I officially leave for Las Vegas in 2.5 hours. Yay!
My family is going on a vacation and my loving and adoring, over the top, mother got us all flights and hotels in Vegas for our yearly vacation. Thanks mom!
I’m getting pretty excited. I get to spend some quality time with some quality people and I’m pumped about it. However, I think I’d be pumped about that even if we weren’t going to Las Vegas.
When people find out I’m going to Las Vegas, I always get the same responses: Have you ever been? Here is where you need to go. . . and . . . Are you going to win big money? I always smile and chuckle about the latter of those responses, I think because it makes me a little uncomfortable.
I’ve never been completely secure in discussing finances, but I would say that I’ve also not ever been unsure what to say when it comes to finances. You see I’m blessed. I know I’m blessed. I don’t mean that I’m rich by any stretch of the imagination but I was raised with a value and responsibility for money.
Bear with me here, I know this seems like a weird thing to blog about but I have had a lot of run ins with thinking about/reading about/and discussing money lately.
I grew up on a farm and I have to say, I think that environment taught be a lot about finances. Maybe it was just my parents that taught me a lot, I don’t know. We didn’t live extravagantly, we did what we could to sustain ourselves with a garden, raising chickens and pigs and working on the farm. It was a really good experience. My dad was financially responsible to say the least. He was on top of all things that had to do with money and I remember specifically one time we were all eating supper together and my dad called a ‘family meeting’. He told us that the church was asking for a commitment from our family to help with renovations and that he wanted us to decide together to make some sacrifices. I think that act of financial leadership and trust has always stuck with me.
In the time that my dad passed away we found out just how amazing he was at being financially prepared and equally how well my mom did being handed the reigns. It was a hard time emotionally and I’m thankful that my dad planned for it to be an easier time financially.
Anyway, now to my thoughts and feelings about this more recently, I’m pretty average for a person being on my own just out of college. I still have student loans and car insurance, etc., etc. That is just the way life is, but I want to go back to something I said earlier.
I’m blessed.
I know I’m blessed.
I have more than enough. I mean that financially and in many other senses of the word, I’m sure many of you can relate.

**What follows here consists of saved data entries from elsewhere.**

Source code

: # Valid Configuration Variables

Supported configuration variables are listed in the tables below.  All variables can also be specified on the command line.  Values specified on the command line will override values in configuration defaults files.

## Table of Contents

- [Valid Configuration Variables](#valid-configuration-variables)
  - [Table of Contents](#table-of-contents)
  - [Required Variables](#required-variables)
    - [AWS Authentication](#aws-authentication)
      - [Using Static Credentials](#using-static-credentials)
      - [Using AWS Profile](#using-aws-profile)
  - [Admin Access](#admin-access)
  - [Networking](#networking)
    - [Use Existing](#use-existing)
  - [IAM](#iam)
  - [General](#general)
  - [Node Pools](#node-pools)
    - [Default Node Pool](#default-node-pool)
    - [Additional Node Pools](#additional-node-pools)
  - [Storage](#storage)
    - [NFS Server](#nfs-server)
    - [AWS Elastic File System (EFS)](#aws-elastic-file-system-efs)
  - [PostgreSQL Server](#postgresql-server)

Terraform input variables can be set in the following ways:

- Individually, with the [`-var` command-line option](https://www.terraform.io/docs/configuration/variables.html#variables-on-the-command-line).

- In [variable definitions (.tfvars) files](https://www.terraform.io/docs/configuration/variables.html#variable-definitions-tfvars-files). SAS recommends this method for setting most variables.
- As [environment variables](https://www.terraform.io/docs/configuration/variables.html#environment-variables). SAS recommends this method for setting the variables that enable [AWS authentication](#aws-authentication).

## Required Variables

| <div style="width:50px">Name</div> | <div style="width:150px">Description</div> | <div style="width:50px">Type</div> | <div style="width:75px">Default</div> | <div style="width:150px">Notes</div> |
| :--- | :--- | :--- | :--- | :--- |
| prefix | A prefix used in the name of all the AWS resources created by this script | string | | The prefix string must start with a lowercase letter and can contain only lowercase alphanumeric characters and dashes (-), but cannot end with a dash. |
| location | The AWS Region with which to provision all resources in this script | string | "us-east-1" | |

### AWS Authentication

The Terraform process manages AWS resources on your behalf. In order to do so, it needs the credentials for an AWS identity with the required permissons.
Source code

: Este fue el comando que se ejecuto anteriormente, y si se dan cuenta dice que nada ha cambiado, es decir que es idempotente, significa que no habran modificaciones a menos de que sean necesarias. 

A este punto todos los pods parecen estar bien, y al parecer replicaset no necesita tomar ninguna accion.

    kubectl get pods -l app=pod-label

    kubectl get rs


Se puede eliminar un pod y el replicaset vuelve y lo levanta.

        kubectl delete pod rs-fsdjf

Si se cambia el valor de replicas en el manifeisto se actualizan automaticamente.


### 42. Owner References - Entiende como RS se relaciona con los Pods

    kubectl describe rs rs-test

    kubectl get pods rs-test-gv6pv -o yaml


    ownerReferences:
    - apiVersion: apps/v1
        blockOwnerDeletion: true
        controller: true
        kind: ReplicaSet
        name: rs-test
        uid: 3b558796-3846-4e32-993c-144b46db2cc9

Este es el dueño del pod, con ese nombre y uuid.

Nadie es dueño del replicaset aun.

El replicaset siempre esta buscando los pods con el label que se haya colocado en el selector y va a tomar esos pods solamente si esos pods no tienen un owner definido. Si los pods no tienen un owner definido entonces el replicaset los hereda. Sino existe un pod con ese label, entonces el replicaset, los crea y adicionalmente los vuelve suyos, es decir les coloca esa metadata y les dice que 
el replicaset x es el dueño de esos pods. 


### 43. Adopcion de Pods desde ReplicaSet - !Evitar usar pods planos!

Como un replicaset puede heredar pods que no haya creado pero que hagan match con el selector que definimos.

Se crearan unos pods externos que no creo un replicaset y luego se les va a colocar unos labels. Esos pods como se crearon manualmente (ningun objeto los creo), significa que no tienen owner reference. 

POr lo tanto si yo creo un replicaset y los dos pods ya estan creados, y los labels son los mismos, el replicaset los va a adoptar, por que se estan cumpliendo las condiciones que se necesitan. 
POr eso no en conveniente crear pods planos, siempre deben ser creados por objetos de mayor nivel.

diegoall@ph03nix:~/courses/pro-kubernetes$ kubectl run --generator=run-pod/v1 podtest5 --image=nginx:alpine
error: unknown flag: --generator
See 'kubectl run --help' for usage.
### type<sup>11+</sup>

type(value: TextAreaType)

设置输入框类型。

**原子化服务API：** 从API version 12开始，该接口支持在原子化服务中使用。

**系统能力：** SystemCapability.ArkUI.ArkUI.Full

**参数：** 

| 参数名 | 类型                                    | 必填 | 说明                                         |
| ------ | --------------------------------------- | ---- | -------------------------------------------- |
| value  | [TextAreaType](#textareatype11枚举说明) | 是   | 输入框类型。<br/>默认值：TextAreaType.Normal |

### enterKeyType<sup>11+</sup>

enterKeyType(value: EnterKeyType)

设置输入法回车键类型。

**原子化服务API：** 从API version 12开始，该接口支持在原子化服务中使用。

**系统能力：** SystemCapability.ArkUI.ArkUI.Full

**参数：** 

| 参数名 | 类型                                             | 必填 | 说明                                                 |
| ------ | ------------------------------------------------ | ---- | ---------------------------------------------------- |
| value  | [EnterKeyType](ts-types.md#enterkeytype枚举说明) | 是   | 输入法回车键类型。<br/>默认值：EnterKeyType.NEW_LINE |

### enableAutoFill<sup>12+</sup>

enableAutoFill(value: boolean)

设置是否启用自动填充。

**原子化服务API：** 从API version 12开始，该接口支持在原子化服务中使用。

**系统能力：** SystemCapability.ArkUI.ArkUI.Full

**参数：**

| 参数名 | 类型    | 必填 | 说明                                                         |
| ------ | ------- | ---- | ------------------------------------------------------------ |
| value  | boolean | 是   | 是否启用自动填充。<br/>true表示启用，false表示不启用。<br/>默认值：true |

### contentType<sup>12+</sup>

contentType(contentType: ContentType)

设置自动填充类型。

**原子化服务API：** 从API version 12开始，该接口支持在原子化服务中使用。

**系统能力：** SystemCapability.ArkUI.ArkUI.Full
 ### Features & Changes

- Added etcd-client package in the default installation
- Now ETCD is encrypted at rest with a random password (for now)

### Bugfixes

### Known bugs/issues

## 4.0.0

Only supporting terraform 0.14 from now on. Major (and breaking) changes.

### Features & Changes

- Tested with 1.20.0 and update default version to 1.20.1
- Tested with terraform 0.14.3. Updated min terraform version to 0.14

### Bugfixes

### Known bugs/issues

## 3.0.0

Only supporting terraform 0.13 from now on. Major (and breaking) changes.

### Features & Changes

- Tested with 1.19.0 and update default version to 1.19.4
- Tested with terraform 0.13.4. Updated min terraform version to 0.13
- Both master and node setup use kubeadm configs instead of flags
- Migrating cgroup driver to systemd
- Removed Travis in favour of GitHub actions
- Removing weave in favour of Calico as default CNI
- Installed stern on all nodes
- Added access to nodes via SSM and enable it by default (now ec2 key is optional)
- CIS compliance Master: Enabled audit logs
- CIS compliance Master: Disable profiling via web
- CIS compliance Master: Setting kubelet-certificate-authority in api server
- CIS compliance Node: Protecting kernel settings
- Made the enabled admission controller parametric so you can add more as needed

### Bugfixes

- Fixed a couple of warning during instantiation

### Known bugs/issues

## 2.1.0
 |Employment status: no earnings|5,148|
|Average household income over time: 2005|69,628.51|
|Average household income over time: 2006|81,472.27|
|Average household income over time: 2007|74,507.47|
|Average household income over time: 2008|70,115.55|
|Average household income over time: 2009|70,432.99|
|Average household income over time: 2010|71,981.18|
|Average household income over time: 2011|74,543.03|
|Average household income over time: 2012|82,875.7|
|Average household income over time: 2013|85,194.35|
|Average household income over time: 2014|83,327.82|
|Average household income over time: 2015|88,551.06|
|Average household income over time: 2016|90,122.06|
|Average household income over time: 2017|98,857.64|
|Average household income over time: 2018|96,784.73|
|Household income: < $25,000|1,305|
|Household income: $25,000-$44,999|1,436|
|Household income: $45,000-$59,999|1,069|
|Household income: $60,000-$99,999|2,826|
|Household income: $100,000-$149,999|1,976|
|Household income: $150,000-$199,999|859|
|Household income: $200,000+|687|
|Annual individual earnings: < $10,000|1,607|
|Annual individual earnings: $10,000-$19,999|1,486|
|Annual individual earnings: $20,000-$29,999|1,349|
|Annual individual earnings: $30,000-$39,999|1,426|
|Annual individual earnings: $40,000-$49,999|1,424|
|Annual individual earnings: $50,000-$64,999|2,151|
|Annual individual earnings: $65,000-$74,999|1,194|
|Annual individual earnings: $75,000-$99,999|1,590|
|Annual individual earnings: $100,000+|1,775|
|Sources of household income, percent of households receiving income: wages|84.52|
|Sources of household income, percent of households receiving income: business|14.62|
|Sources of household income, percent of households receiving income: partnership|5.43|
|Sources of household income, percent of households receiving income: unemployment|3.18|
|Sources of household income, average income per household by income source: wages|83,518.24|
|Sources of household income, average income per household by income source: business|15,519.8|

I just watched a video by Francis Chan that he posted as a little food for thought and it is on Proverbs 30: 7-9. He talks about praying for your portion. Praying for just enough. Praying that God would not give you more than just what you need. Some people probably think this is crazy. Why wouldn’t you pray for blessing beyond imagination? It goes back to the proverb about a rich man getting into heaven, it is easier for a camel to got through the eye of a needle. In my own life when things are easy, when things are going my way, when I have more than enough, sometimes I forget that I need God. I forget that He is ALL I need.
That is really what I was taught growing up and I appreciate that now more than I ever have.
I pray that what I’m blessed with I can use to bless others and I pray that I remember, even as I go to a city where money is a god, that no riches compare to the width and depth of love that has rescued us.